Provided text:
•••••

You don't get lead time, you don't get order quantity, you don't get on-time delivery and you don't get quality. You get purchase price reduction.
    You get what you deserve."

 --  Marty Thomas,
SVP Operations & Engineering
Services, Rockwell Automation

Such was the comment by a speaker at the 2014 IndustryWeek Best Plants Conference last month that jolted me. It confirmed for me that it is time to bring to the fore an issue that's lurked for some time in the back of my mind: Has our focus on financial metrics held back manufacturing's business success?

The idea that financial decisions can have (and have had) a negative impact on a manufacturing business isn't new, but it hasn't garnered the attention it deserves. Now -- and maybe it's just because I've started paying closer attention -- I'm starting to hear and read more about the role of finance in manufacturing strategy. And it's not positive.

Most recently, Suzanne Berger, an MIT professor and co-chair of the MIT Production in the Innovation Economy project, penned a no-holds-barred indictment, "How Finance Gutted Manufacturing." Published in the March/April issue of the Boston Review and online, she cites shareholders' forced break-up of Timken Co. into two separate companies as an example in which short-term financial concerns trumped long-term technology and product development considerations.

•••••

Assignment 1:
In the article on finance and manufacturing, list every item that Marty Thomas's quote says "you don't get."
Assignment 2:
Based on the article on finance and manufacturing, does each statement agree with it? Answer yes or no for each and quote the words that decide it.
(a) The comment was made by a speaker at the 2014 IndustryWeek Best Plants Conference.
(b) Suzanne Berger's piece appeared in the January/February issue of the Boston Review.
(c) Shareholders forced a break-up of Timken Co. into two separate companies.
Assignment 3:
Carry on the article about finance and manufacturing from its last sentence.

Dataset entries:

•••••

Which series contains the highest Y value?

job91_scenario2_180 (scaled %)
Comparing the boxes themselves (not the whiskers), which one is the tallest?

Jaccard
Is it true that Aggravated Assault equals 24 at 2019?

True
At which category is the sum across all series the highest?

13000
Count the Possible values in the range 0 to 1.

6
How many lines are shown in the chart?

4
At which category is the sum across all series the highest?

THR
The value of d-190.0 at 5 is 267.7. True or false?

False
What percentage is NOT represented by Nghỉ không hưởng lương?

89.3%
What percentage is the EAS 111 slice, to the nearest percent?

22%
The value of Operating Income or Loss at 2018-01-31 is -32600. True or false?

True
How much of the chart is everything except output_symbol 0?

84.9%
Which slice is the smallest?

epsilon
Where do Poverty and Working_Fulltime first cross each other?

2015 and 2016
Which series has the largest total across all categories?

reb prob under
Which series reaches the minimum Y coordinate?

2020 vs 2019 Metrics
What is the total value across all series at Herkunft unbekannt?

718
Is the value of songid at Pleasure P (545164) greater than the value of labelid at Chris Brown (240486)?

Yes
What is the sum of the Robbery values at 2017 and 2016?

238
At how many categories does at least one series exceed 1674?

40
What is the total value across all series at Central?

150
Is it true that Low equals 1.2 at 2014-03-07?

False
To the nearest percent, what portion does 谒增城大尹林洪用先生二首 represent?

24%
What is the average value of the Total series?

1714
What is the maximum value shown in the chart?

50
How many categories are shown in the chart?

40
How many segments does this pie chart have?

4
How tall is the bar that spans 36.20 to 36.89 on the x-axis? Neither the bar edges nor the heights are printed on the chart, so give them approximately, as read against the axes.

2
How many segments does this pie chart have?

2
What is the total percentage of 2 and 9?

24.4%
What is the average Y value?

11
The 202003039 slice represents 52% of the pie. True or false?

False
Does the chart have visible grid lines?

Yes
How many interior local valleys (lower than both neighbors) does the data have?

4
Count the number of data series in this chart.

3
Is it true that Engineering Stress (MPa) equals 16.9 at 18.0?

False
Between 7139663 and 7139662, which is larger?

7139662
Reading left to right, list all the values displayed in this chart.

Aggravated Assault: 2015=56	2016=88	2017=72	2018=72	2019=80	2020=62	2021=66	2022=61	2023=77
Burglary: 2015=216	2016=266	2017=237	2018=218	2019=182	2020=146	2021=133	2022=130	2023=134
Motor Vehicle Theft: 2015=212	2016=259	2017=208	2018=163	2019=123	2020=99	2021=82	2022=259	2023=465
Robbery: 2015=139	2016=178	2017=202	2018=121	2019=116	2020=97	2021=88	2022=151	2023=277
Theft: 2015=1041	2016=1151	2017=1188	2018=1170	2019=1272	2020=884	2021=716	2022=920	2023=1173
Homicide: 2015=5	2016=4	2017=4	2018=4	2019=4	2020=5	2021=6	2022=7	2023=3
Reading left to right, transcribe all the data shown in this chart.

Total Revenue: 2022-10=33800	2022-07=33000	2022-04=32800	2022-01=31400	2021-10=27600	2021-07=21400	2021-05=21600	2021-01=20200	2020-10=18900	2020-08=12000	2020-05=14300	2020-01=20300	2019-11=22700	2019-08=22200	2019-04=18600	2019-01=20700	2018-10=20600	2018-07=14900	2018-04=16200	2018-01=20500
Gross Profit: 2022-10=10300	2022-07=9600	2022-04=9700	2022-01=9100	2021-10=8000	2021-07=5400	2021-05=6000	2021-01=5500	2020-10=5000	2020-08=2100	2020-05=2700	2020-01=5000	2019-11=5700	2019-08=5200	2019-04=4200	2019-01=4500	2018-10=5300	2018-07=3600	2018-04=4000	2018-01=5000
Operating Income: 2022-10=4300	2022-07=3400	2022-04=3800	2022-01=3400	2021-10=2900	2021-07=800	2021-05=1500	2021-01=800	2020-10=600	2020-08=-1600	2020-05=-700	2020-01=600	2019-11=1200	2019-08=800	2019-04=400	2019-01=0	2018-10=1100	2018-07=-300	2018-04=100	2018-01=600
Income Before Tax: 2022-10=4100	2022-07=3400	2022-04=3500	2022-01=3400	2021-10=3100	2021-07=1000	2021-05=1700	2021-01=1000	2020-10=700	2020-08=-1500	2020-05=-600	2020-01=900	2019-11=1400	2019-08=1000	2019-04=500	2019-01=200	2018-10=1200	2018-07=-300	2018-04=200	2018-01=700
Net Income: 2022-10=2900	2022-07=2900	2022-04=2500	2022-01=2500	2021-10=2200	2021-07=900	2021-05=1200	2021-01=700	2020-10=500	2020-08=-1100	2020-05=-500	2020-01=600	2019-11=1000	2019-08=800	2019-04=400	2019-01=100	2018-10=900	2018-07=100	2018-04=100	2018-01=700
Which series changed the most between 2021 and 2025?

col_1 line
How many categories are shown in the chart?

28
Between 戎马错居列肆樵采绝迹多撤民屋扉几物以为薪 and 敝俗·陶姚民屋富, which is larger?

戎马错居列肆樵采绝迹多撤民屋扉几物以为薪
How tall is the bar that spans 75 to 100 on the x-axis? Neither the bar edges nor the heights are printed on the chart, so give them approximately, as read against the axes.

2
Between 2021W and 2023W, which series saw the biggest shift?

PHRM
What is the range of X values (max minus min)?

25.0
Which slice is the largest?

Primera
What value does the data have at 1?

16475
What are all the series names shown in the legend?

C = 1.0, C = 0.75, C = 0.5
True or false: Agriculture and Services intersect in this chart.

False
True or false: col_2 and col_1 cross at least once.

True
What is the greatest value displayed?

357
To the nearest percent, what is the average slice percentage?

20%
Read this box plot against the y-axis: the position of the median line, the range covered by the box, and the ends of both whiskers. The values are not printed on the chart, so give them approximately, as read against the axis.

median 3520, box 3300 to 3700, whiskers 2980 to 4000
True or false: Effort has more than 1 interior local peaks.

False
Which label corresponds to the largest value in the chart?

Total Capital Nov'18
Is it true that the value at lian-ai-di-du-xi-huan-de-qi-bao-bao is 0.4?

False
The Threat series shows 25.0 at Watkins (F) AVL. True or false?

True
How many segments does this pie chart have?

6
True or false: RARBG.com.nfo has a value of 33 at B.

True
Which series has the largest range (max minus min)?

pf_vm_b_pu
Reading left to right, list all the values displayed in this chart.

•••••

Output 1:
- lead time
- order quantity
- on-time delivery
- quality

Output 2:
(a) Yes: "a speaker at the 2014 IndustryWeek Best Plants Conference last month"
(b) No: "Published in the March/April issue of the Boston Review and online"
(c) Yes: "shareholders' forced break-up of Timken Co. into two separate companies"

Output 3:
A little earlier, in February, Michael Sekora, director of the Reagan administration's Socrates Project and head of Operation U.S. Forward, published a commentary in Forbes.com with a similar message: "The disease killing America's economic health is financial-based planning, and one of the symptoms of this ongoing disease is the loss of the U.S. manufacturing base." He calls for a return to technology-based planning, which focuses on "the effective acquisition and utilization of technology," and away from financial-based planning, based on the "effective acquisition and utilization of funds." Through the years, in this column and other venues, we've identified several obstacles that keep U.S. manufacturing from achieving its full potential as the nation's economic engine. Together, these three leaders' assertions -- Thomas at an operational level, Berger from a company point of view, and Sekora from a public policy perspective -- make a strong case that allowing financial considerations to exclusively drive strategy can be detrimental to the long-term success of a manufacturing business and, in turn, the strength of our nation's economy. I think it's time we add it to the list. I hope you agree.